A Finite State Machine (FSM) is a sequential circuit that moves between specific states according to a well-defined set of rules.
A general FSM has some standard properties:
- The next state is determined from the output of combinatorial logic involving both the current state and any inputs.
- The current state is held in a register.
- The next state becomes the current state at the rising edge of every clock cycle.
- The outputs are determined by a combinatorial block the current state, and occasionally also any inputs. It is important to note the third point, and recognise that the implementation of a FSM does not remain in a single state for multiple clock cycles, but rather repeatedly move to the same state.
Finite state machines can be seen as the equivalent for sequential circuits of the boolean expression representing the behaviour of a combinatorial circuit. A FSM is a deterministic and, importantly, exhaustive description of the behaviour of a sequential circuit over time.
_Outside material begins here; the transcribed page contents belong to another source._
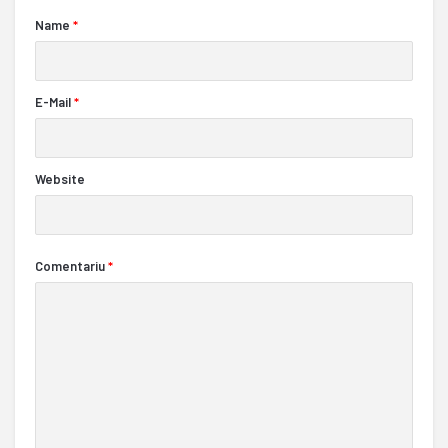
Name
*
E-Mail
*
Website
Comentariu
*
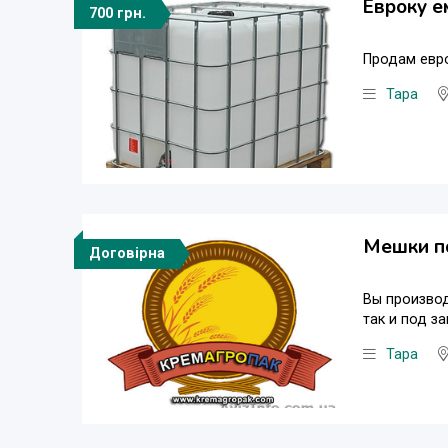
Евроку е
700 грн.
Продам евро
Тара
Мешки п
Договірна
Вы производ
так и под з
Тара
Describing Finite State Machines
A FSM can be represented with a graph-like diagram, known as a State Transition Diagram using vertices to represent states and edges the possible transitions between them. Alternatively, a State Transition Table maps each combination of inputs and current state to the respective next state.
Unused states
It is likely there that will be numerical values that do not have assigned states (if the number of states is not a power of 2). In this case, it is good practice to ensure that if one of these ‘unused’ states is encountered, the behaviour is defined and the machine returns to a valid state.